## To do
Extract all the text from the material below. Reproduce each line word for word and in its original order.

## Records from a data collection
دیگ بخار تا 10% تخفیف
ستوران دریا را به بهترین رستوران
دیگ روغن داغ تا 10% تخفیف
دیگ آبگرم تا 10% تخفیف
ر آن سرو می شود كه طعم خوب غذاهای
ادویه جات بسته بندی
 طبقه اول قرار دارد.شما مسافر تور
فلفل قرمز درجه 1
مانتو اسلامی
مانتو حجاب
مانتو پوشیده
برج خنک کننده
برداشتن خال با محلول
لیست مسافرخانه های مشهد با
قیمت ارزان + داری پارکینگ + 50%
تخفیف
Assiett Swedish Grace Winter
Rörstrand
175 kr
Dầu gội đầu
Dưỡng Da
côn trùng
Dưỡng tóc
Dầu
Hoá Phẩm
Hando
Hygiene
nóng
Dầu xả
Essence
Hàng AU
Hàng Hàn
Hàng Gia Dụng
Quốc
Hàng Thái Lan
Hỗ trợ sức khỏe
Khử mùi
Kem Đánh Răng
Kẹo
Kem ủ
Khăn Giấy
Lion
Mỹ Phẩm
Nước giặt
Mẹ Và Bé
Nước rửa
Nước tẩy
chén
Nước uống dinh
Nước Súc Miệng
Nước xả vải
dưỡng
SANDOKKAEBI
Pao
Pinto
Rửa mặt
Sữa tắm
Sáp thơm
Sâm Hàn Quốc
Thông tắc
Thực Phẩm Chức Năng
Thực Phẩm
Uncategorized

## Reply to the exercise
دیگ بخار تا 10% تخفیف
ستوران دریا را به بهترین رستوران
دیگ روغن داغ تا 10% تخفیف
دیگ آبگرم تا 10% تخفیف
ر آن سرو می شود كه طعم خوب غذاهای
ادویه جات بسته بندی
 طبقه اول قرار دارد.شما مسافر تور
فلفل قرمز درجه 1
مانتو اسلامی
مانتو حجاب
مانتو پوشیده
برج خنک کننده
برداشتن خال با محلول
لیست مسافرخانه های مشهد با
قیمت ارزان + داری پارکینگ + 50%
تخفیف
Assiett Swedish Grace Winter
Rörstrand
175 kr
Dầu gội đầu
Dưỡng Da
côn trùng
Dưỡng tóc
Dầu
Hoá Phẩm
Hando
Hygiene
nóng
Dầu xả
Essence
Hàng AU
Hàng Hàn
Hàng Gia Dụng
Quốc
Hàng Thái Lan
Hỗ trợ sức khỏe
Khử mùi
Kem Đánh Răng
Kẹo
Kem ủ
Khăn Giấy
Lion
Mỹ Phẩm
Nước giặt
Mẹ Và Bé
Nước rửa
Nước tẩy
chén
Nước uống dinh
Nước Súc Miệng
Nước xả vải
dưỡng
SANDOKKAEBI
Pao
Pinto
Rửa mặt
Sữa tắm
Sáp thơm
Sâm Hàn Quốc
Thông tắc
Thực Phẩm Chức Năng
Thực Phẩm
Uncategorized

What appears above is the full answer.